Le singe s’était emparé du ruban de soie auquel l’orange ennemie était suspendue. Il avait le sens du talion. C’était tout son instinct de justice. Malaisément assis dans un tiroir d’acajou rose qui dominait la niche du divan-étagère, il imitait comme un acteur la posture qu’Aracœli avait prise pour le tourmenter, et lui rendait de point en point le traitement qu’il avait reçu d’elle.

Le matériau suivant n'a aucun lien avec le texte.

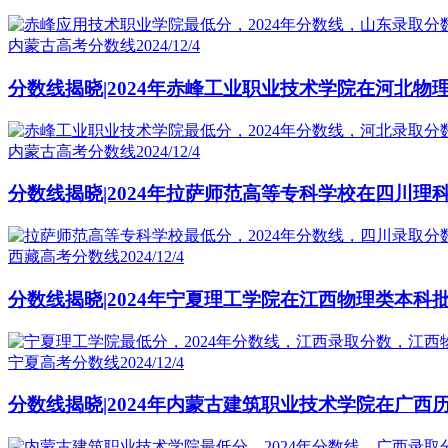
内蒙古高考分数线
2024/12/4
分数线揭晓|2024年赤峰工业职业技术学院在河北物
内蒙古高考分数线
2024/12/4
分数线揭晓|2024年拉萨师范高等专科学校在四川理
西藏高考分数线
2024/12/4
分数线揭晓|2024年宁夏理工学院在江西物理类本科
宁夏高考分数线
2024/12/4
分数线揭晓|2024年内蒙古建筑职业技术学院在广西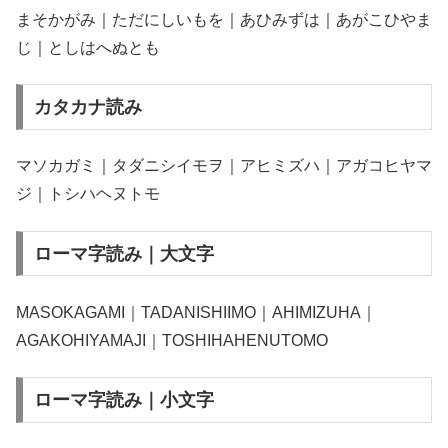
まそかがみ｜ただにしいもを｜あひみずは｜あがこひやま
じ｜としはへぬとも
カタカナ読み
マソカガミ｜タダニシイモヲ｜アヒミズハ｜アガコヒヤマ
ジ｜トシハヘヌトモ
ローマ字読み｜大文字
MASOKAGAMI｜TADANISHIIMO｜AHIMIZUHA｜
AGAKOHIYAMAJI｜TOSHIHAHENUTOMO
ローマ字読み｜小文字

« Tarquin ! Si j’attrape ta queue ! »

Mais Tarquin ne se laissait pas prendre. D’un bond, il fut dans les rideaux, se hissa au cordon de tirage et se gratta le ventre sur le baldaquin en laissant pendre son orange comme un pompon ornemental.

Elle le poursuivait. Il descendit un peu, pour la narguer de plus près. Elle leva le bras : l’orange lancée la toucha au poing et remonta dans les pattes du singe.

« Je ne joue plus, » dit Cœli.

Et elle fit semblant de pleurer, puis éclata de rire : Tarquin victorieux mettait fin au combat en épluchant son projectile que seule une soif de vindicte l’avait empêché de dévorer plus tôt.

Le déjeuner, d’ailleurs, était servi, non seulement pour Tarquin, mais pour ses adversaires.